Police departments may have breached the law by sending subject access requests (SARs) to GP practices to establish whether patients are ‘medically safe’ to hold a firearms licence.
This is the finding of the Information Commissioner’s Office (ICO), after it looked into a number of instances brought to it by the BMA’s GP Committee.
The ICO found that not only are SARs ‘unnecessary’ when used by the police, but they could ‘potentially constitute a breach of the Data Protection Act’.
The GPC, which is now in talks with the Home Office about the situation, said the requests create ‘potential risk for the public and problems for GPs’.
Following the new General Data Protection Regulation (GDPR), brought in earlier this year, copies of patient records can be requested from practices free of charge, using a SAR. The issue was reported by several LMCs, including North Staffordshire, Gloucestershire and Gateshead and South Tyneside.
In an update to practices, North Staffordshire LMC said: ‘In some parts of the country constabularies have taken to requesting a copy of patient records at the expense of the practice, instead of a medical report – for which practices can charge – to establish whether it is medically safe for patients to hold a firearms licence. They do this under the subject access request regulation of the Data Protection Act.
‘The GPC has sought advice from the ICO to establish whether this is appropriate, and the ICO has ruled that it is not.’
An ICO spokesperson told the GPC that the ‘police have adequate powers and authority to deal with this’ as they did previously – by approaching the GP directly for the information they require.
They explained that this ‘would permit the GP to provide only information which, in their professional judgement, was pertinent to the application’.

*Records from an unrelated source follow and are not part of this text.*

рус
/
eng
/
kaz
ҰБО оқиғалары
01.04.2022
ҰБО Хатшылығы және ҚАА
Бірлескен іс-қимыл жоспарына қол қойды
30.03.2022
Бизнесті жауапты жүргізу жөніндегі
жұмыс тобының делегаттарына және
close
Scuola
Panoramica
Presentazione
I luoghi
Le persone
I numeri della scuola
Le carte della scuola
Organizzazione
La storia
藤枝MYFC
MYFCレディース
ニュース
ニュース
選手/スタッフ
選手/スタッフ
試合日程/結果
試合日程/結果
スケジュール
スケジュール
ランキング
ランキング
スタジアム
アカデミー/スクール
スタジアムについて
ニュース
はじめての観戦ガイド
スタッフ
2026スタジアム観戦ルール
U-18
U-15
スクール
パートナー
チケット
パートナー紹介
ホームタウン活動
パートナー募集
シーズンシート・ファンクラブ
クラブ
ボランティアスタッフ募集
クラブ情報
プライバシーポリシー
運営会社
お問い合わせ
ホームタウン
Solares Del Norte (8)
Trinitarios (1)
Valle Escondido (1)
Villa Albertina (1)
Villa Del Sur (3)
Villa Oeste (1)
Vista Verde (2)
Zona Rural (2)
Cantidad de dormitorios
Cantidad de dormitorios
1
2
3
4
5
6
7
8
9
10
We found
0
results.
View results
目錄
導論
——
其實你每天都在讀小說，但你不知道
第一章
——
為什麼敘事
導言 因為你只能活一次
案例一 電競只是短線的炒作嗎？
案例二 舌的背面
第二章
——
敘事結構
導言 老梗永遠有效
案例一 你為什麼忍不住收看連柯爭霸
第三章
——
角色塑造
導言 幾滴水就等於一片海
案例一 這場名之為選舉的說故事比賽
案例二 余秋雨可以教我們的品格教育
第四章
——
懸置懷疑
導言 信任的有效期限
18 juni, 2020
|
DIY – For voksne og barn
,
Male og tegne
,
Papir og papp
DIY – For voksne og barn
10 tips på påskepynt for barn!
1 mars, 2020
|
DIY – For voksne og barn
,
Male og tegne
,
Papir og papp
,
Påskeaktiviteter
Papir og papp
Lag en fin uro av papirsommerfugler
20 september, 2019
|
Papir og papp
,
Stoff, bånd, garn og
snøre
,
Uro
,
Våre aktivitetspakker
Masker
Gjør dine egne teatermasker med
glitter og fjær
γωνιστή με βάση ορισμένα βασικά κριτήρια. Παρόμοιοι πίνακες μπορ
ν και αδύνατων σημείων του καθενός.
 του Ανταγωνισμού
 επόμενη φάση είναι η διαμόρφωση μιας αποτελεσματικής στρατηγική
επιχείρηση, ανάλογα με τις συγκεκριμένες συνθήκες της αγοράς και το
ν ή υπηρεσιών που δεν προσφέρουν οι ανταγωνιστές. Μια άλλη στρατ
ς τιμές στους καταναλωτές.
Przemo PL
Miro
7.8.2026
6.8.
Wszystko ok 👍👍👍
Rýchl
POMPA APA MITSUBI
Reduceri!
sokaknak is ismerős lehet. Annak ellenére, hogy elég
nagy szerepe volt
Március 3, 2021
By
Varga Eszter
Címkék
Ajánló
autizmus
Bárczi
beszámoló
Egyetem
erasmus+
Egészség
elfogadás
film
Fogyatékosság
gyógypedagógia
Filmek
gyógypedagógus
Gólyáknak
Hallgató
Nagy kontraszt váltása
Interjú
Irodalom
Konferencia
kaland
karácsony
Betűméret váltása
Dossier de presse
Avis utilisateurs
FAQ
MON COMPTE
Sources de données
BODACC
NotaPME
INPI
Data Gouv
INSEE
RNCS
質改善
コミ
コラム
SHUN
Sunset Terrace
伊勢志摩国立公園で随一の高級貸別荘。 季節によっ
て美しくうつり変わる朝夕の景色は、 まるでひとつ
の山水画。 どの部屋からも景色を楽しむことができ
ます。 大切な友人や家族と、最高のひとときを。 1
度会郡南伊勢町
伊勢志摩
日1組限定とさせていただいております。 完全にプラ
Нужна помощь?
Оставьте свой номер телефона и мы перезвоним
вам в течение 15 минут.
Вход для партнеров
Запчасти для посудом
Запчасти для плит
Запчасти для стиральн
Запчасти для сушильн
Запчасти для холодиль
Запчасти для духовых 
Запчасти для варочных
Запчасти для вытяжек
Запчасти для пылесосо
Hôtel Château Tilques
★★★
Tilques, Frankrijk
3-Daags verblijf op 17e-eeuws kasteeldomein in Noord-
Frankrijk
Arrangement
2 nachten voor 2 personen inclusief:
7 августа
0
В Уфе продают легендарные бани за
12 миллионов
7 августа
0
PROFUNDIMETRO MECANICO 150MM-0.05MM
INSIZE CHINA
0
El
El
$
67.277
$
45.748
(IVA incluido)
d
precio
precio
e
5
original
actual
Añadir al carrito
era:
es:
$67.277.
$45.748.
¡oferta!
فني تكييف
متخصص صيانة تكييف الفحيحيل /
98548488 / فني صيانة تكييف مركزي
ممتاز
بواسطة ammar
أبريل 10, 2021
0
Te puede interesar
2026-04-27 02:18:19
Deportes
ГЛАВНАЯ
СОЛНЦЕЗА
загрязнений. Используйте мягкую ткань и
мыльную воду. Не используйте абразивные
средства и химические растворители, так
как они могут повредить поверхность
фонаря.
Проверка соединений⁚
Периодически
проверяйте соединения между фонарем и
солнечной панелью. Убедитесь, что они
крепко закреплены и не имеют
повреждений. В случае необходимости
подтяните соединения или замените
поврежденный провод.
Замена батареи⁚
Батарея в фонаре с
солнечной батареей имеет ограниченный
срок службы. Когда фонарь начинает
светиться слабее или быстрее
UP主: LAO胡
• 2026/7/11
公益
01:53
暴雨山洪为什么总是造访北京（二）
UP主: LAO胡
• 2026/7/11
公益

The spokesperson said: ‘It is the ICO’s view that the previous means of obtaining medical information, is still permissible under the Data Protection Act and that therefore the “enforced subject access” approach is not only unnecessary, but could potentially constitute a breach of the Data Protection Act.’
While the GPC is unsure how widespread the requests are, it is working to ‘address’ the issue.
GPC deputy chair Dr Mark Sanford-Wood said: ‘It is of concern to us that different constabularies adopt widely varied approaches to the same issue, and this is creating potential risk for the public and problems for GPs.
‘We continue to engage with the Home Office to try and address this.’
Earlier this year, the GPC asked GPs to write to their MP highlighting the influx of subject access requests recieved by practices from solicitors and insurance companies., following the introduction of GDPR.
GPs have been involved in the firearms application process since 2016, when they were asked to place a ‘firearm reminder’ code in their records to act as an alert if the health of gun owners deteriorates.
The ICO’s advice in full
The ICO is aware that the access to medical records for the purposes of firearms licensing has raised concerns, given the more stringent provisions of the new data protection regime, but it is our view that the police have adequate powers and authority to deal with this as they have done hitherto, namely by approaching the GP direct for information they require.
This would permit the GP to provide only information which, in their professional judgement, was pertinent to the application. Applicants would be asked to consent to the approach by the police to the GP.
This would not constitute consent in data protection terms – we are satisfied that the police would not be obtaining and processing the data on the basis of consent – but would be closer perhaps to the sort of consent which the medical profession uses when treating a patient.
It would represent a means of ensuring that the applicant was aware of, understood and accepted the need for obtaining medical data to support the decision whether or not to award a licence.
To summarise, therefore, it is the ICO’s view that the previous means of obtaining medical information is still permissible under the Data Protection Act and that therefore the ‘enforced subject access’ approach is not only unnecessary, but could potentially constitute a breach of the Data Protection Act.